SOLEDAD O EL ARGUMENTO INVISIBLE

Soledad Puértolas (Zaragoza, 1947) dijo en una ocasión que se había hecho escritora a través de la mirada: una niña de largo pelo rubio se quedaba en la penumbra de la ventana y miraba las flores, la sombra, el patio interior que comunicaba con el Gran Hotel. Aquella muchacha tenía dos hermanas y era más bien frágil: acudía cada tres de febrero a rezarle a San Blas para que aplacase sus furiosas amígdalas y destacaba en el Colegio del Sagrado Corazón. Sus redacciones cosechaban premios por doquier y suscitaban algún que otro susto: le encantaban las catástrofes, la sangre derramada, los fantasmas, los incendios.
Más tarde, partiría a Madrid: tenía catorce años y el alfiler de la nostalgia le prendía la camisa. Le gusta recordar que también vivió en Pamplona, la ciudad de su madre Ana María Villanueva, y que pasó algún tiempo en Barcelona. Madrid fue como un despertar a mil cosas nuevas: el cine, en cierto modo ya lo había descubierto en el Goya de Zaragoza en aquellas sesiones de indios y vaqueros, la calle, la agitación estudiantil, la literatura. Quiso ser poetisa y novia rebelde. "Siempre me gustaba el amigo o el hermano del novio. He sido una novia muy difícil".

Descripción de la tarea: En el texto sobre Soledad Puértolas, ¿qué edad tenía ella cuando partió a Madrid? Responde solo con lo que dice el texto.

Datos:
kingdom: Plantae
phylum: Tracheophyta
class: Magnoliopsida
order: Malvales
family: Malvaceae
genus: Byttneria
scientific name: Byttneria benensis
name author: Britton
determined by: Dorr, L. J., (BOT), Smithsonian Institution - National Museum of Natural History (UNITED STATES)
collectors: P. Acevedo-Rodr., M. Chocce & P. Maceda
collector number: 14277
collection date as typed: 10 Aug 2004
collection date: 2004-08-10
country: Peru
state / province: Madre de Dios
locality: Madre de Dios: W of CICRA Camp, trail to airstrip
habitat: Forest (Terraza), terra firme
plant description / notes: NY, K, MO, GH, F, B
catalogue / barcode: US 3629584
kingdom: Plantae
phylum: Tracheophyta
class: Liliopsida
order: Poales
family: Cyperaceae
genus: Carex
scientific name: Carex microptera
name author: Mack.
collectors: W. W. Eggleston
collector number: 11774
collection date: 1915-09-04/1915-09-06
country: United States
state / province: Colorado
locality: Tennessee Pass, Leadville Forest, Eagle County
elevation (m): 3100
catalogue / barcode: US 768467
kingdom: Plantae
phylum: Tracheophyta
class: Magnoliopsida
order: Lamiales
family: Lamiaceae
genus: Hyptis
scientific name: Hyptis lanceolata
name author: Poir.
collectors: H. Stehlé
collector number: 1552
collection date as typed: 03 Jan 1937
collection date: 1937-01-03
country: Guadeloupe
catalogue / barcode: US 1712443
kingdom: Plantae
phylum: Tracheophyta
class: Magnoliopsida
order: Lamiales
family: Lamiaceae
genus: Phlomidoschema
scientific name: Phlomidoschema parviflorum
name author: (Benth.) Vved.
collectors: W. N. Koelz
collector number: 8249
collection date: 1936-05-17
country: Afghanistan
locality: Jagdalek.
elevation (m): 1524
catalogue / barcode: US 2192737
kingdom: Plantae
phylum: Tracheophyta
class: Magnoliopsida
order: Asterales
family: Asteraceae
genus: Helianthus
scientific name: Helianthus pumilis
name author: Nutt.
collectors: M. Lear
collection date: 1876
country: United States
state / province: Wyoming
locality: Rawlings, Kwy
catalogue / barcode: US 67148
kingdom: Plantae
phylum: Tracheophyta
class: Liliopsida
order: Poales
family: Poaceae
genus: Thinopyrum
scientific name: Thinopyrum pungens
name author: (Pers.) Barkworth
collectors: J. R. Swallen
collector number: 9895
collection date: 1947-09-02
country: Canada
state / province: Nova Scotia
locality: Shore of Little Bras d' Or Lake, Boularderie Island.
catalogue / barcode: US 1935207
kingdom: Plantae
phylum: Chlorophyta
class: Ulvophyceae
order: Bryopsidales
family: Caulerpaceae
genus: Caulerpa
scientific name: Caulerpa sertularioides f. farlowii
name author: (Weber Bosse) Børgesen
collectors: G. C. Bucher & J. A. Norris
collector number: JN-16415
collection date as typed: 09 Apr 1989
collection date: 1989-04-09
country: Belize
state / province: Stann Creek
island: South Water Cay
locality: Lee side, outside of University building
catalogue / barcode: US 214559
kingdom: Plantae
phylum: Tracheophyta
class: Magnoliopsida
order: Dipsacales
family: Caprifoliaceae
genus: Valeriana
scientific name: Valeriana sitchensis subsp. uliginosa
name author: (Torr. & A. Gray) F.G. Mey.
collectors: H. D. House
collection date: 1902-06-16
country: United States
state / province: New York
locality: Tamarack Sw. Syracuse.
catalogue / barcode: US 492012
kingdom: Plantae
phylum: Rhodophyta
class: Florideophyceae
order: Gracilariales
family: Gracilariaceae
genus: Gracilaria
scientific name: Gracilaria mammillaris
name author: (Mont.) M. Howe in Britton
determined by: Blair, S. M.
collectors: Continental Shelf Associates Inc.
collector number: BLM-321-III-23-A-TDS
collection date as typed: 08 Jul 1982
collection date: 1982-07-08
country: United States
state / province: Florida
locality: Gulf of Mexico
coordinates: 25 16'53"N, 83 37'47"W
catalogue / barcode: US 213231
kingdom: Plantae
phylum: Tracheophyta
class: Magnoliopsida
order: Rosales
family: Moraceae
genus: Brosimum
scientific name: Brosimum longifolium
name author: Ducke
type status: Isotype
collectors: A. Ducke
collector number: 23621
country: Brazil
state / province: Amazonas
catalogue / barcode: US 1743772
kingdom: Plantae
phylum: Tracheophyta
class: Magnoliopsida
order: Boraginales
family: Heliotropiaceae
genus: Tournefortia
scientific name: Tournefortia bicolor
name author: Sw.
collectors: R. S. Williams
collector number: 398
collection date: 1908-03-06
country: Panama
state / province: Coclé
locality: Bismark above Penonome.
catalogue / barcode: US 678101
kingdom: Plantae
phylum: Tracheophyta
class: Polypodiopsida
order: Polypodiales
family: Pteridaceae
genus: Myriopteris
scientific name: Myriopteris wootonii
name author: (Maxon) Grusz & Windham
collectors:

Respuesta: Tenía catorce años.